WHAT TO DO
In the listing, take the lines from the one containing "right wrist: (106, 196, -33)" through the one containing "right wrist: (187, 202, -20)", inclusive, and write them out again with each "ankle" replaced by "heel" and nothing else altered.

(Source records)
[Start of section]
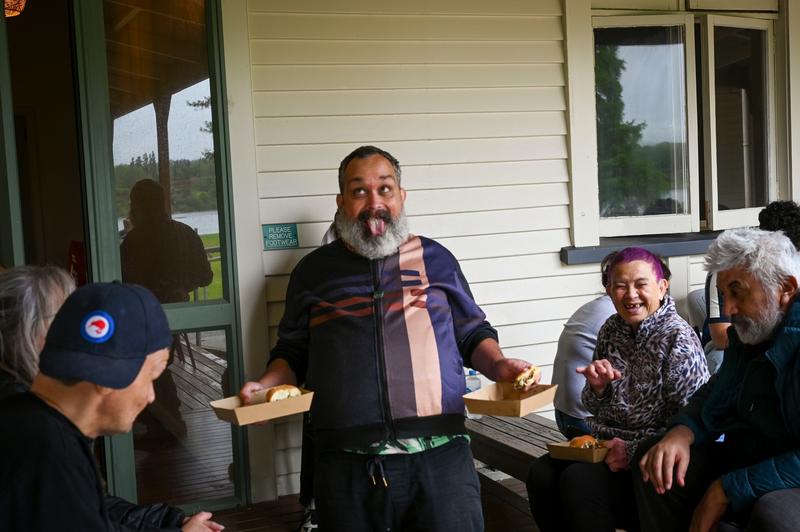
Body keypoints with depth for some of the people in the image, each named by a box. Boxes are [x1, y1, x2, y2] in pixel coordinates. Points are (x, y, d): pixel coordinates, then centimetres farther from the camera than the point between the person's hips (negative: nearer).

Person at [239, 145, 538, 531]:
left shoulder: (435, 258, 13)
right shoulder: (314, 270, 13)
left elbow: (472, 333, 18)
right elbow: (293, 353, 20)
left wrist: (499, 366, 0)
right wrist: (266, 385, 1)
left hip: (439, 456, 0)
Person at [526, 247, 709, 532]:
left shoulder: (678, 339, -13)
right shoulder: (611, 330, 7)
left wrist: (632, 450, -21)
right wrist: (597, 388, -8)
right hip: (605, 443, 6)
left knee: (579, 481, -27)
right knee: (542, 473, -18)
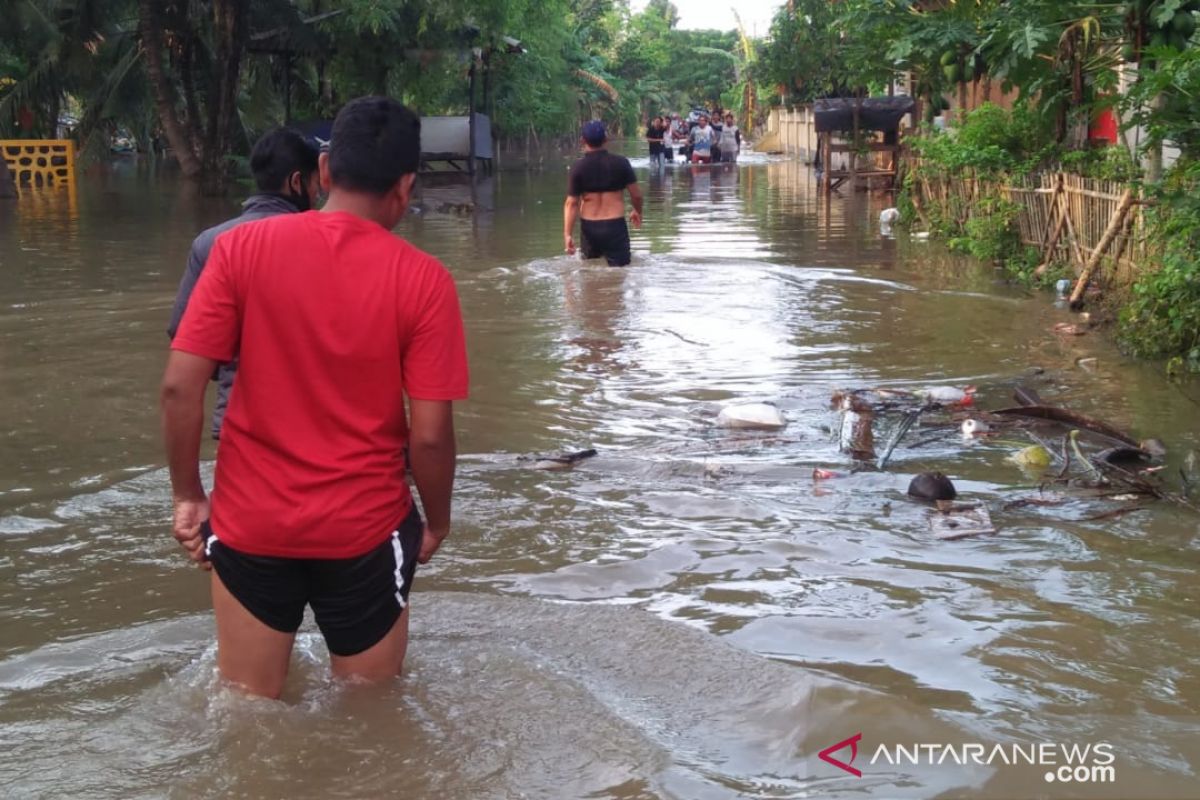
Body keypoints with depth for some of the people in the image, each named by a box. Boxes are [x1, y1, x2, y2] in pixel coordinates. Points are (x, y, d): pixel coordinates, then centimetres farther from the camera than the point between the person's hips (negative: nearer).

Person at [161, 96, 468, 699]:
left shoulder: (242, 247, -8)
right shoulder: (423, 280, -11)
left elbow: (180, 386, -10)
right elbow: (429, 433, -12)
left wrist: (186, 495, 2)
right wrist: (436, 521, 5)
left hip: (251, 522, 1)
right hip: (365, 529, -1)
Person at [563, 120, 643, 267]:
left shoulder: (578, 168, -5)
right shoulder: (620, 162, -5)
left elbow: (571, 203, -9)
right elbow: (636, 195, -1)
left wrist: (567, 234, -9)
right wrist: (637, 212, 20)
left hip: (589, 227, 2)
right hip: (615, 226, -2)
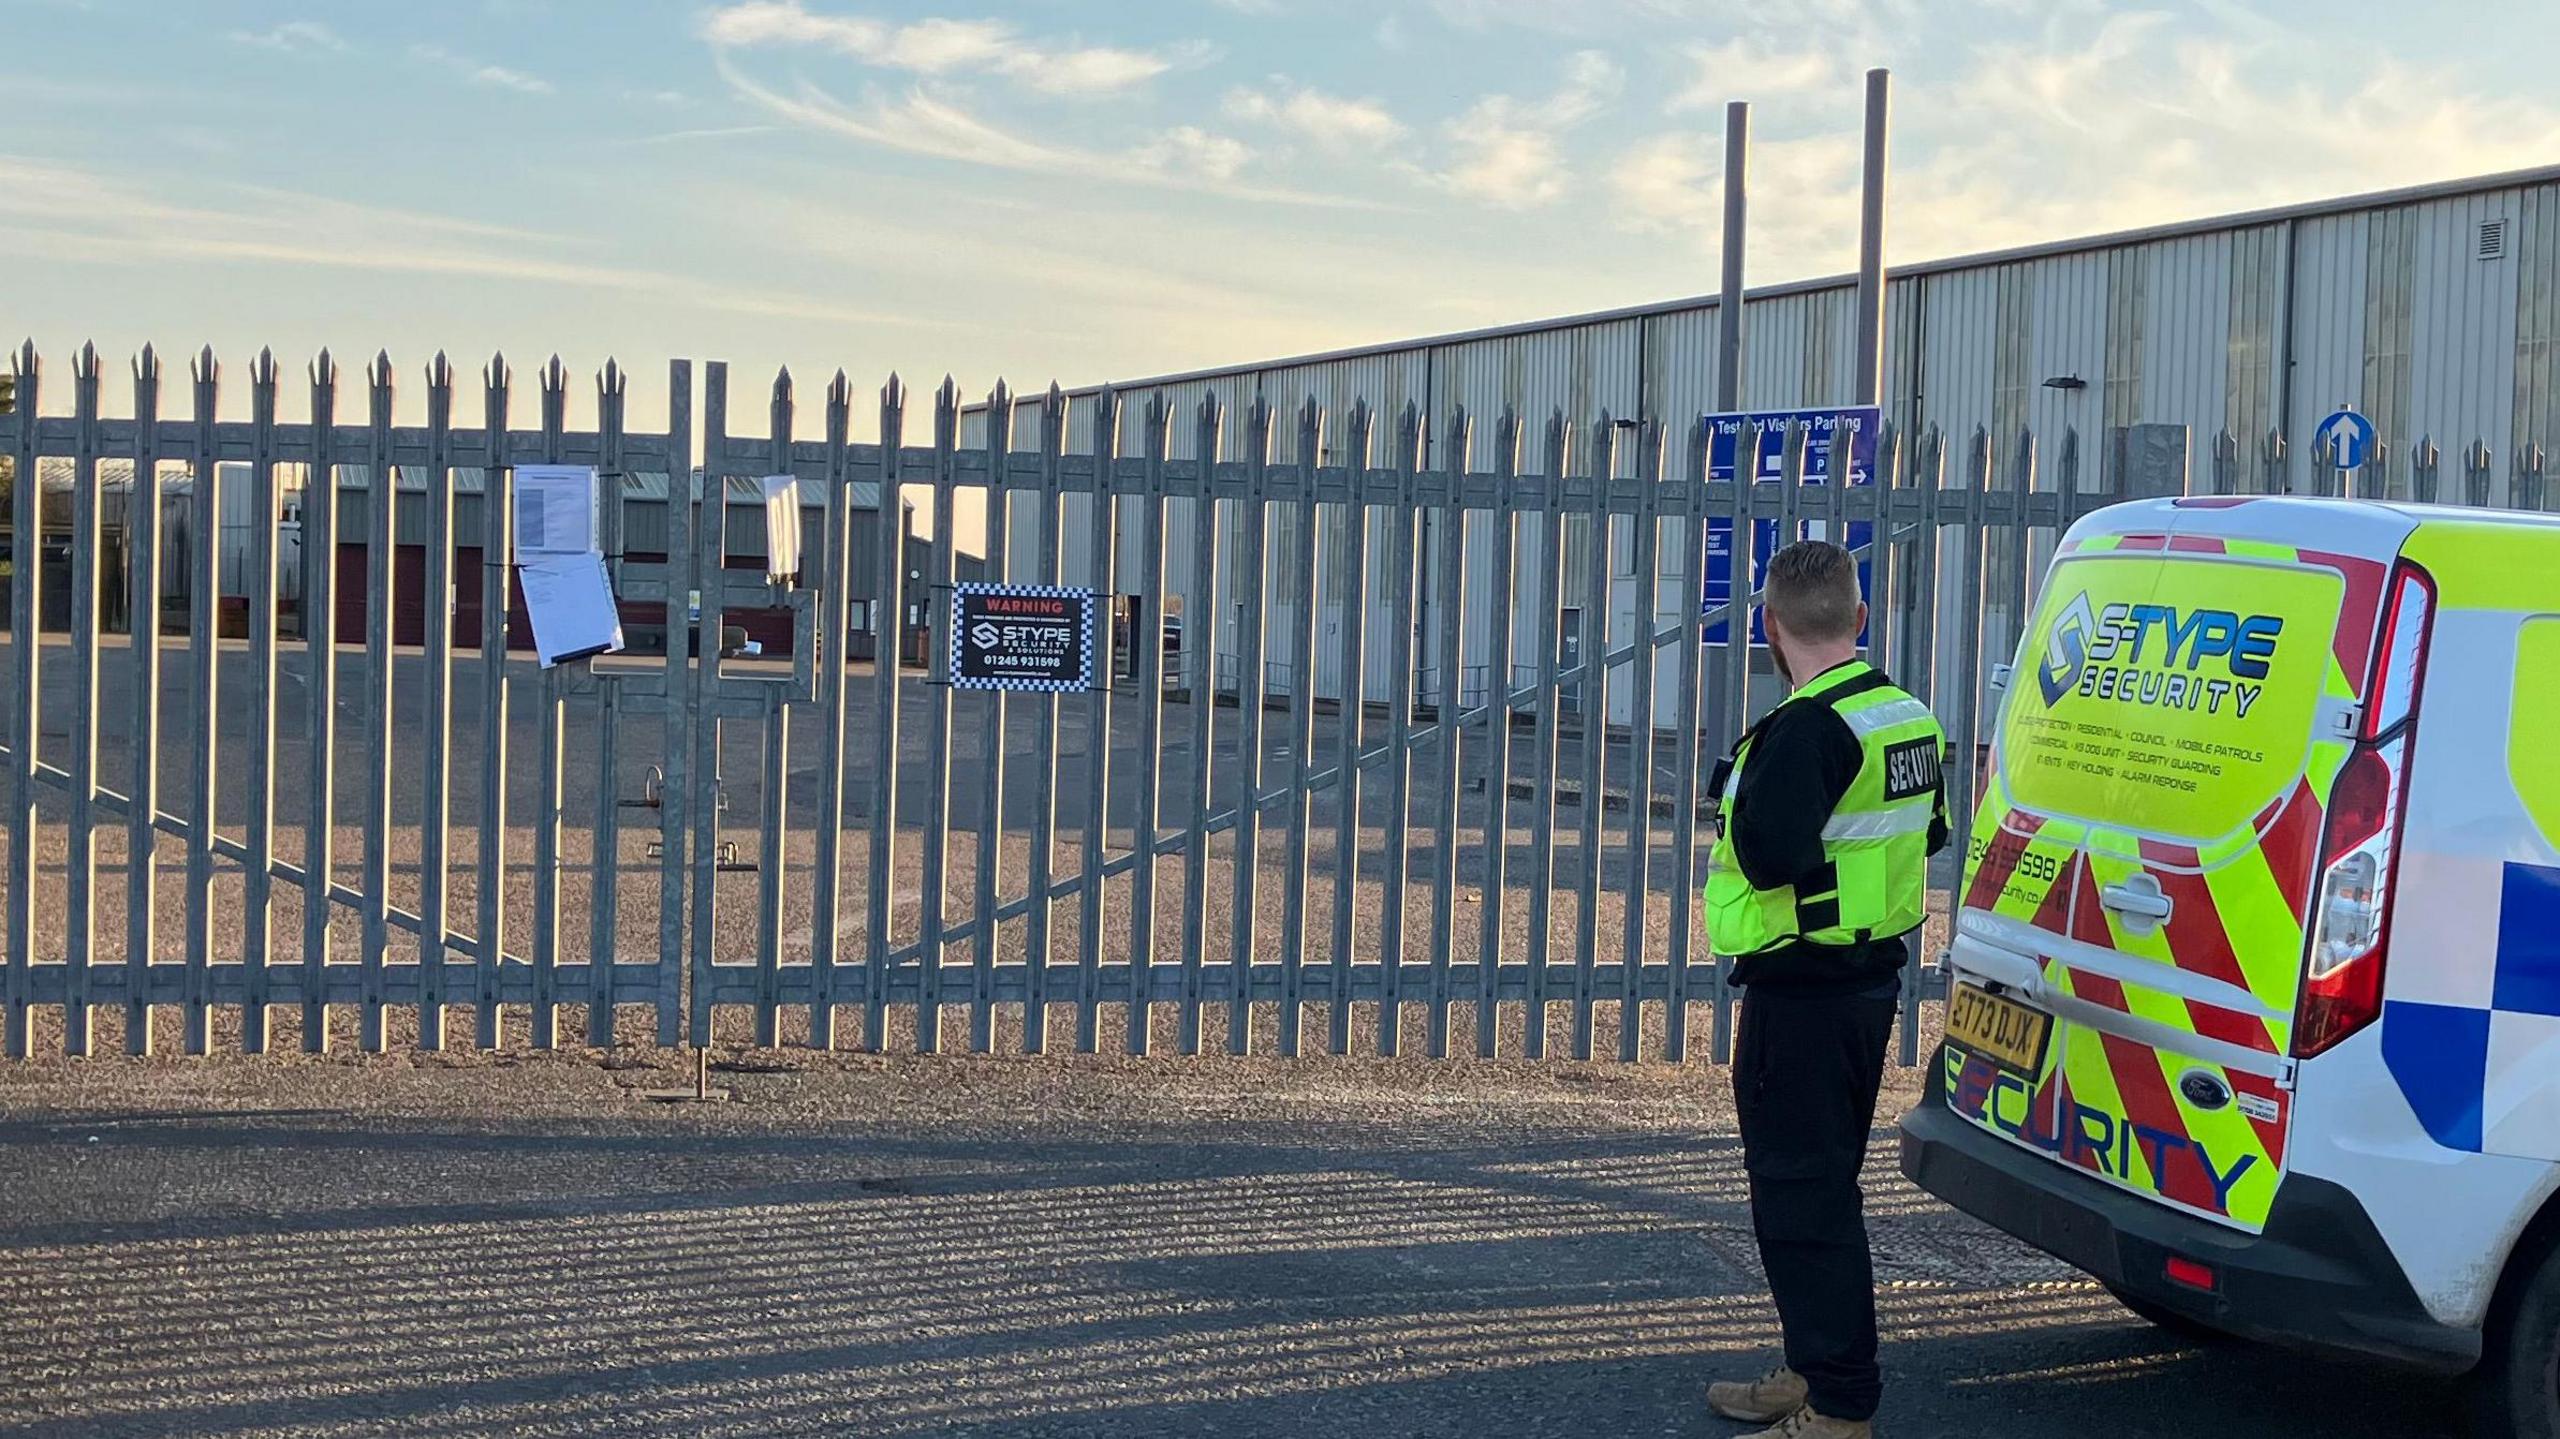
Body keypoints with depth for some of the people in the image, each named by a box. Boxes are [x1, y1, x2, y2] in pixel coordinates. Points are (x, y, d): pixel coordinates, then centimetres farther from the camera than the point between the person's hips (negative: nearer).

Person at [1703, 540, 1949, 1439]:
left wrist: (1742, 797, -13)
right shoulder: (1908, 718, 9)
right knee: (1825, 1183, 20)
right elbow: (1929, 833, 21)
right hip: (1871, 982, 10)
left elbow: (1772, 854, -31)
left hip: (1802, 994, -10)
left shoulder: (1807, 729, -21)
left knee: (1800, 1194, -3)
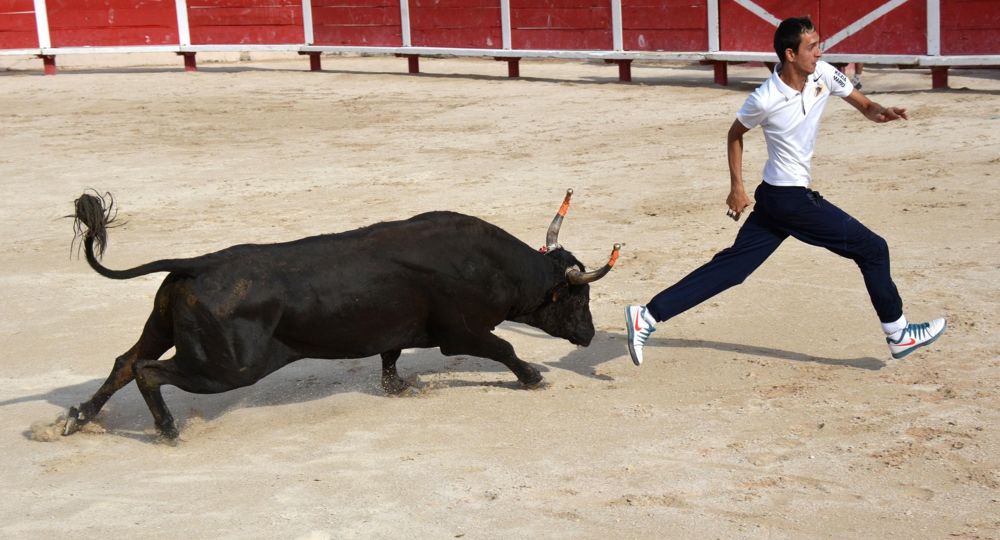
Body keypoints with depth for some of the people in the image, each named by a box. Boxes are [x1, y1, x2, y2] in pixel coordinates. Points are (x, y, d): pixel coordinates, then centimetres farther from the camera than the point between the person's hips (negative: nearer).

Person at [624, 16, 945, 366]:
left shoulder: (823, 74, -1)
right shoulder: (765, 100, -19)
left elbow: (864, 106, 8)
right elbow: (735, 134, -1)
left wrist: (881, 113, -14)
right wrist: (736, 188, 0)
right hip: (792, 200, -7)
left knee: (731, 266, 6)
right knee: (872, 249, 2)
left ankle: (647, 317, 6)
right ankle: (898, 334, 18)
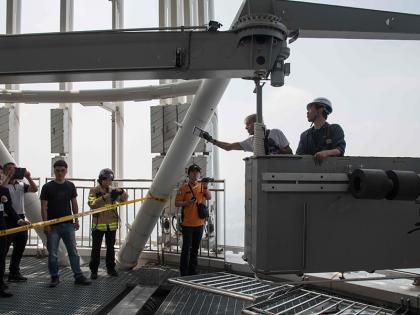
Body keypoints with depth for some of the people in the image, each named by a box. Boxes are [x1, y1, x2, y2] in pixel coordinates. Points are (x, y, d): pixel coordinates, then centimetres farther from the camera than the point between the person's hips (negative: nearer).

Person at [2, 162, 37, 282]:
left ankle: (14, 273, 23)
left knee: (19, 249, 12)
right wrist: (8, 177, -22)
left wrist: (28, 177, -10)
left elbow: (34, 189, 0)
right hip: (8, 220, -6)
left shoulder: (21, 185, 12)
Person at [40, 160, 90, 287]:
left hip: (68, 224, 2)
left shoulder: (70, 186, 8)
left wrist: (76, 220, 7)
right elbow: (44, 207, -4)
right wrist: (46, 224, -10)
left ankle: (78, 276, 9)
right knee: (52, 253, 4)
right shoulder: (47, 187, -2)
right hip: (53, 225, -2)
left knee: (73, 251, 4)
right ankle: (54, 277, 16)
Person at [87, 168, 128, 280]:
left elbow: (124, 199, 0)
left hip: (111, 224, 4)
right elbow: (92, 204, -22)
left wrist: (122, 192, -23)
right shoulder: (94, 191, -6)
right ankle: (94, 270, 13)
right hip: (98, 224, -4)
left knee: (110, 248, 14)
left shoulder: (112, 191, 6)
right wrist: (106, 196, -33)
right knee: (96, 248, 3)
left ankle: (110, 268, 26)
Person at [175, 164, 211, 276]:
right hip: (187, 223, -4)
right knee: (186, 248, -1)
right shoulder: (183, 188, -5)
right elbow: (177, 203, -5)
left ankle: (193, 270, 24)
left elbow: (209, 197, -4)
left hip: (199, 223, 4)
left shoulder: (202, 186, 7)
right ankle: (184, 271, 9)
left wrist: (205, 188, -19)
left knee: (195, 248, 13)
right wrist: (187, 202, -20)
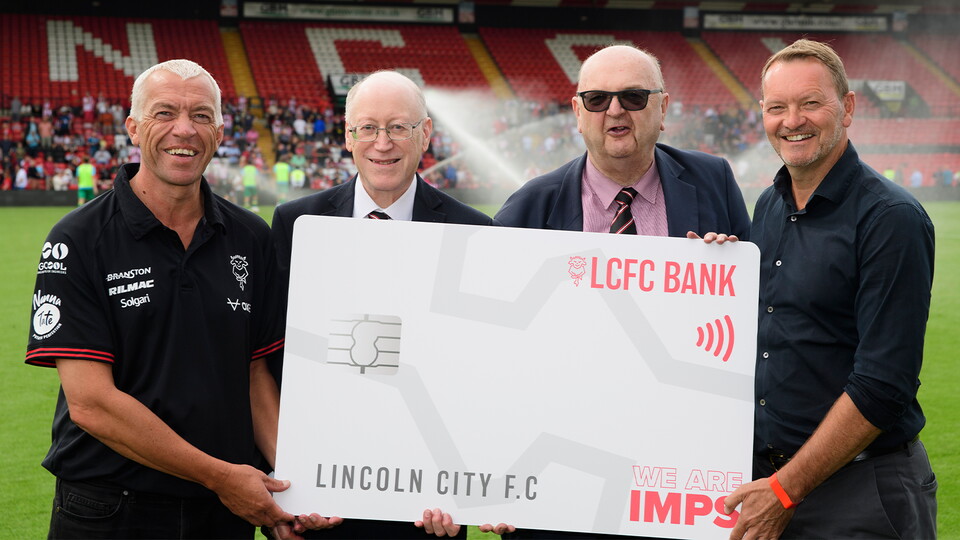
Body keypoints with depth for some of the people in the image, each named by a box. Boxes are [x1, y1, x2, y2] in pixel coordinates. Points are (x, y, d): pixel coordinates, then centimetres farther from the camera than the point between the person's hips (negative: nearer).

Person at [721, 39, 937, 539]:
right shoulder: (768, 206, 9)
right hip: (762, 475, 7)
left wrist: (787, 489, -18)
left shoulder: (891, 217, -15)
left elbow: (883, 385, -19)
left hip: (859, 491, -7)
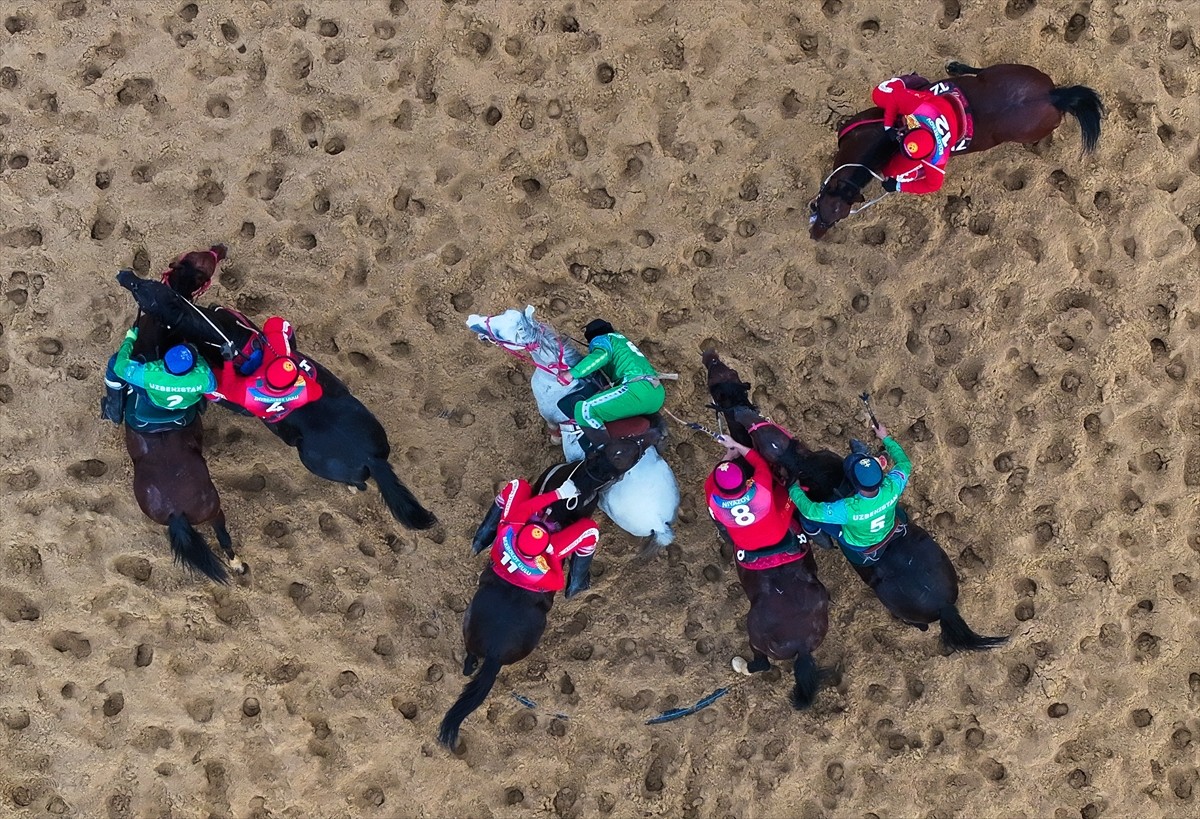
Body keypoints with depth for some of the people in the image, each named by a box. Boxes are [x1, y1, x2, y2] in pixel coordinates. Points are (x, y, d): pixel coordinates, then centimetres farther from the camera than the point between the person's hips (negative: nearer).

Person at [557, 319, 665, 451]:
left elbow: (602, 354, -13)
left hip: (638, 390, -9)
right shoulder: (619, 338, 35)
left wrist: (572, 373, -16)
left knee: (585, 411, -18)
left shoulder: (600, 339, 10)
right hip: (658, 394, 9)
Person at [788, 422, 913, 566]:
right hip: (886, 533, 4)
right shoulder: (891, 488, -37)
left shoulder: (848, 509, -47)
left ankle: (811, 530, 38)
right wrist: (886, 438, -4)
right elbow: (905, 463, -14)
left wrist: (793, 488, -18)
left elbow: (810, 510, -34)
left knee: (810, 514, 2)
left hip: (857, 544, -4)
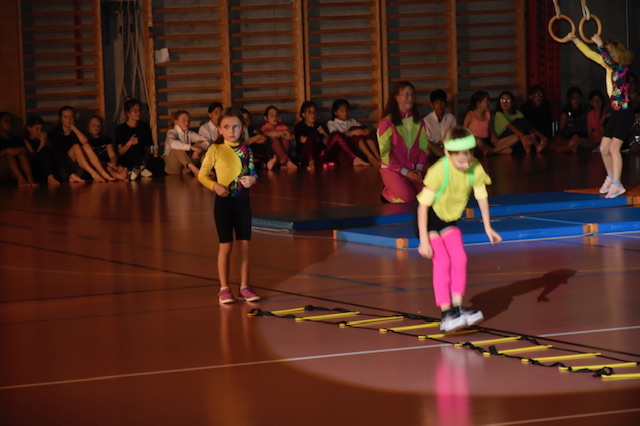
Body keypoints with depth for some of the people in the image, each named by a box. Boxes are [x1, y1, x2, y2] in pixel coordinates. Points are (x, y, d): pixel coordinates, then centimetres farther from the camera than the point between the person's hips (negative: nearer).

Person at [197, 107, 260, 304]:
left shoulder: (246, 150, 4)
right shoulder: (215, 150, -4)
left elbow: (253, 173, 8)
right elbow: (202, 175, -2)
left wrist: (252, 179, -14)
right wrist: (215, 186, -18)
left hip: (242, 200, 3)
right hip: (224, 200, -3)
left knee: (245, 244, 6)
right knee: (226, 245, 0)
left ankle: (244, 286, 16)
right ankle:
[End of section]
SOLUTION
right wrist: (106, 196, -33)
right knee: (96, 248, 3)
left heel: (110, 268, 26)
Person at [175, 164, 211, 276]:
right hip: (187, 223, -4)
right knee: (186, 248, -1)
right shoulder: (183, 188, -5)
right elbow: (177, 203, -5)
left heel: (193, 270, 24)
left elbow: (209, 197, -4)
left hip: (199, 223, 4)
left shoulder: (202, 186, 7)
right heel: (184, 271, 9)
left wrist: (205, 188, -19)
left knee: (195, 248, 13)
right wrist: (187, 202, -20)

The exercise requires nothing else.